:: PROBLEM TO SOLVE ::
Retype the data exactly, skipping any picture in it.

:: SUPPLIED INFORMATION ::
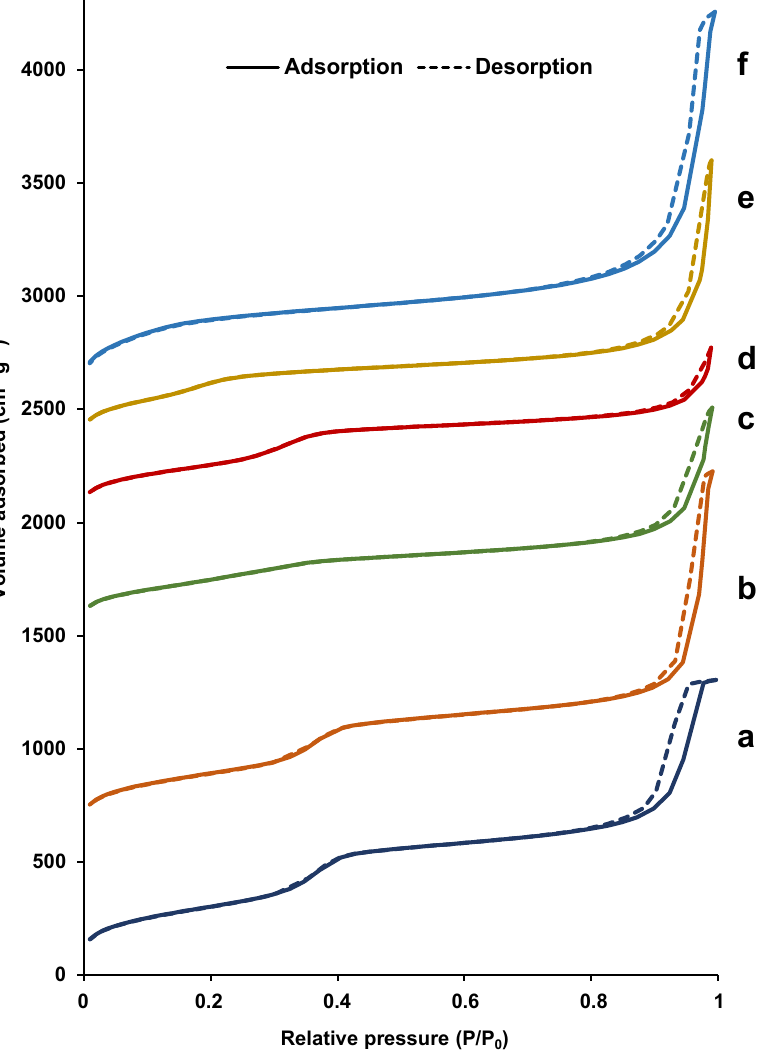
Figure 3. N 2 adsorption–desorption isotherms of the synthesized materials: (a) Fe100-UVM-7-C 16 , (b) Fe50-UVM-7-C 16 , (c) Fe25-UVM-7-C 16 , (d) Fe10-UVM-7-C 16 , (e) Fe50-UVM-7-C 12 , and (f) Fe50- UVM-7-C 10 .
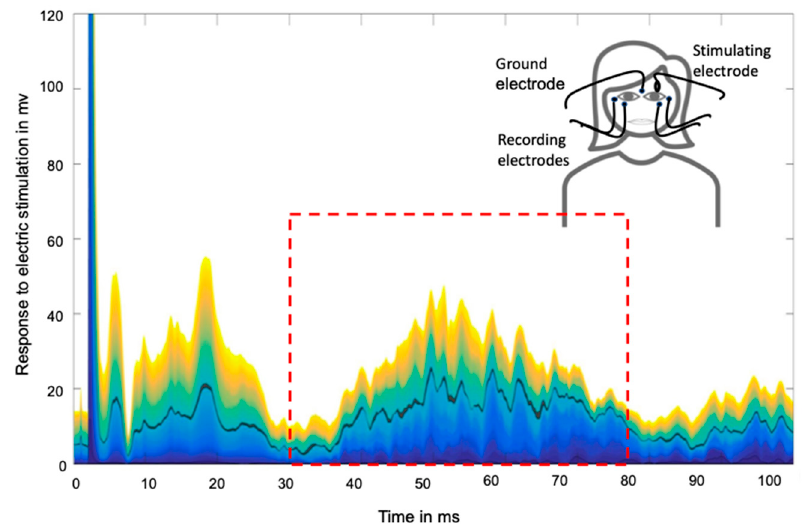
Figure 4. Three superimposed 20 nBR traces (represented by different colors) of one participant and schematic demonstration of methodological setting. Black line: calculated mean of the 20 nBR traces with an interstimulus interval of 3–5 s. The dotted red box indicates the time window of the R2 component.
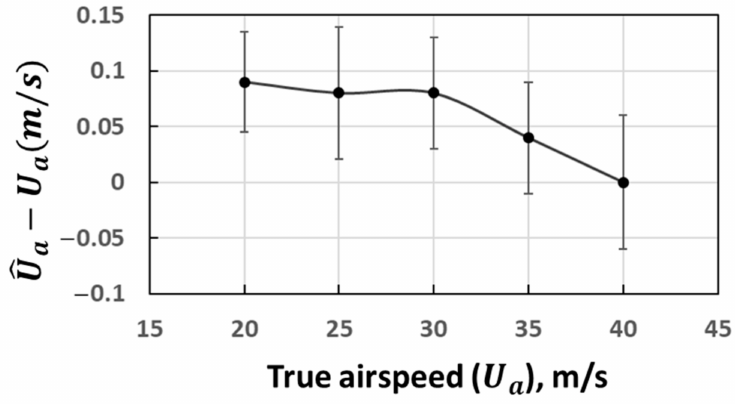
Figure 7. Wind tunnel test error curve for true airspeed, where the y axis is the difference between the measured and actual true airspeeds. For clarity, mean values with SD are shown in lieu of all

:: OUTPUT FOR THIS TASK ::
Figure 3. N 2 adsorption–desorption isotherms of the synthesized materials: (a) Fe100-UVM-7-C 16 , (b) Fe50-UVM-7-C 16 , (c) Fe25-UVM-7-C 16 , (d) Fe10-UVM-7-C 16 , (e) Fe50-UVM-7-C 12 , and (f) Fe50- UVM-7-C 10 .
Figure 4. Three superimposed 20 nBR traces (represented by different colors) of one participant and schematic demonstration of methodological setting. Black line: calculated mean of the 20 nBR traces with an interstimulus interval of 3–5 s. The dotted red box indicates the time window of the R2 component.
Figure 7. Wind tunnel test error curve for true airspeed, where the y axis is the difference between the measured and actual true airspeeds. For clarity, mean values with SD are shown in lieu of all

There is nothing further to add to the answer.